Exercise objective. Please repeat the text of every entry below word for word, leaving the pictures out of your answer.

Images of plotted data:
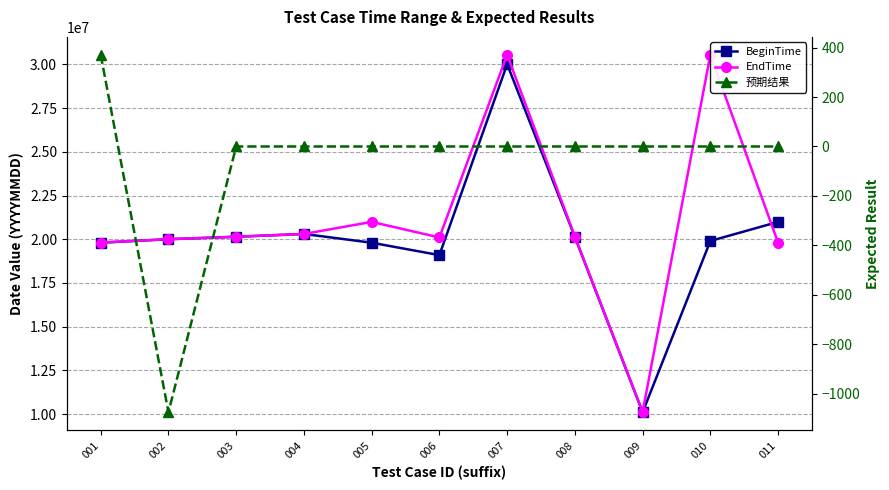

How many data points does each series have?

11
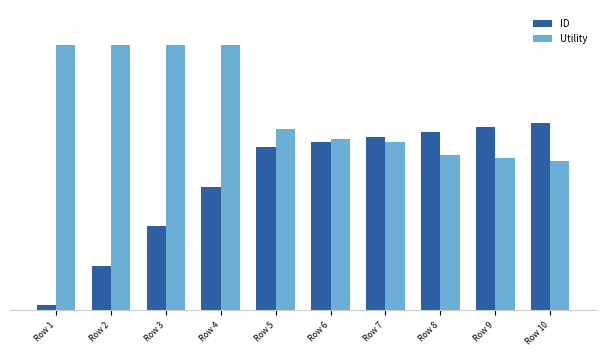

Is the value of ID at Row 8 greater than the value of Utility at Row 8?

Yes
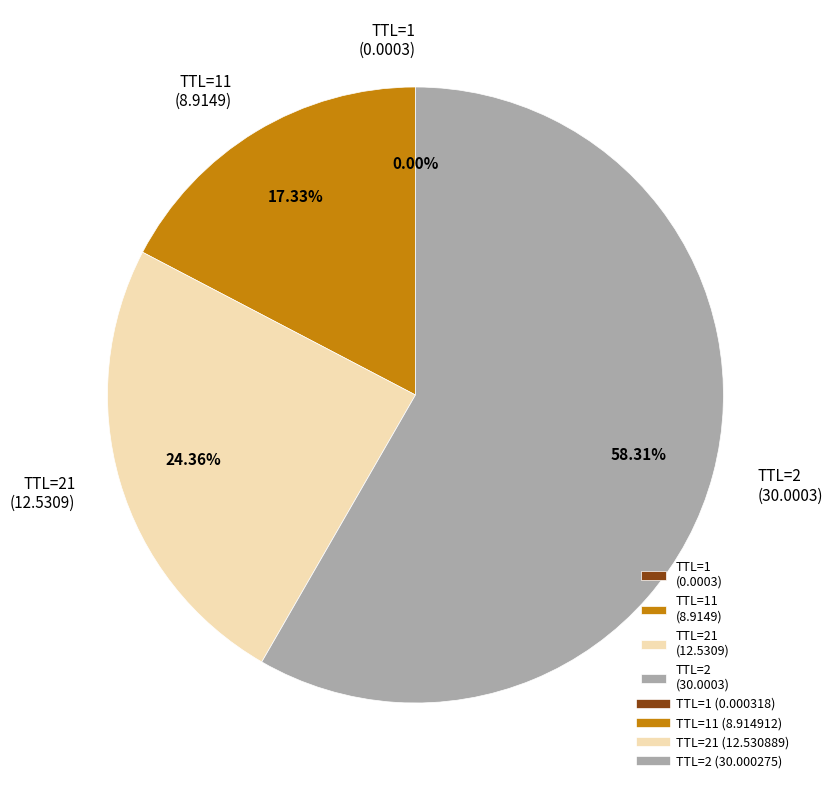

What is the majority slice?

TTL=2 (30.0003)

Finished task.
How many data points does each series have?

11

Is the value of ID at Row 8 greater than the value of Utility at Row 8?

Yes

What is the majority slice?

TTL=2 (30.0003)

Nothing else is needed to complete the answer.